Please state how many lines in the material below contain the string "barcode", giving only the number.
# Start of Entries shown
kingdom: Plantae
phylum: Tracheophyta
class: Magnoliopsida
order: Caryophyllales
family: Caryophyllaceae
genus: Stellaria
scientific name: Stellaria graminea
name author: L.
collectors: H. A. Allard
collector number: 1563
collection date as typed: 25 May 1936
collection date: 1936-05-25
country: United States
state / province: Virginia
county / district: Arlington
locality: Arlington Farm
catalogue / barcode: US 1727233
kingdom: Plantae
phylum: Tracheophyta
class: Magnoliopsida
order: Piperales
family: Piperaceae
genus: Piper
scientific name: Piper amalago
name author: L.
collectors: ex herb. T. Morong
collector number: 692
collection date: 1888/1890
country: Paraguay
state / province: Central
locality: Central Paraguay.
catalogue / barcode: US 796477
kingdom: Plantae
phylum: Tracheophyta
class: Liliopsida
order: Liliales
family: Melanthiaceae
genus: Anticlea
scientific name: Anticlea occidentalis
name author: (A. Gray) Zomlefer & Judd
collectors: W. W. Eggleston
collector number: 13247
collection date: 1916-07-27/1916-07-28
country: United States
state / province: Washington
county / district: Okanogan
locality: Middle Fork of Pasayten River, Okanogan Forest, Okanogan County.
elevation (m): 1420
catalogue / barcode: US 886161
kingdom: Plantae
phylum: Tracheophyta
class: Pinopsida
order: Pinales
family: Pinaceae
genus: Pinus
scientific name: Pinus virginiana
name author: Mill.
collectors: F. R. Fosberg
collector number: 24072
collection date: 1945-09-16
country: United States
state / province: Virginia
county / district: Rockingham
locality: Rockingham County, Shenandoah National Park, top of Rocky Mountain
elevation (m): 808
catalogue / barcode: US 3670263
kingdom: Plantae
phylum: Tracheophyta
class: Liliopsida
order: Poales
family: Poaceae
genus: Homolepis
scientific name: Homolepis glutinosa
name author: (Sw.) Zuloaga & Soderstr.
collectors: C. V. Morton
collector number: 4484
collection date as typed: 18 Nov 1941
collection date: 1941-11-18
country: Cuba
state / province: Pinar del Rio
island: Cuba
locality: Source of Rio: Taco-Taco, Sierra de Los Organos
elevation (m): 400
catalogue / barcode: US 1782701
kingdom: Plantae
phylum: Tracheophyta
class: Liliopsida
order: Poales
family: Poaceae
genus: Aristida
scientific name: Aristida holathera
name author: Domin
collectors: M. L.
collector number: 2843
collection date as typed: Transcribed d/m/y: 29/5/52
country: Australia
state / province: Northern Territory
# End of Entries shown
(Finished exercise)
5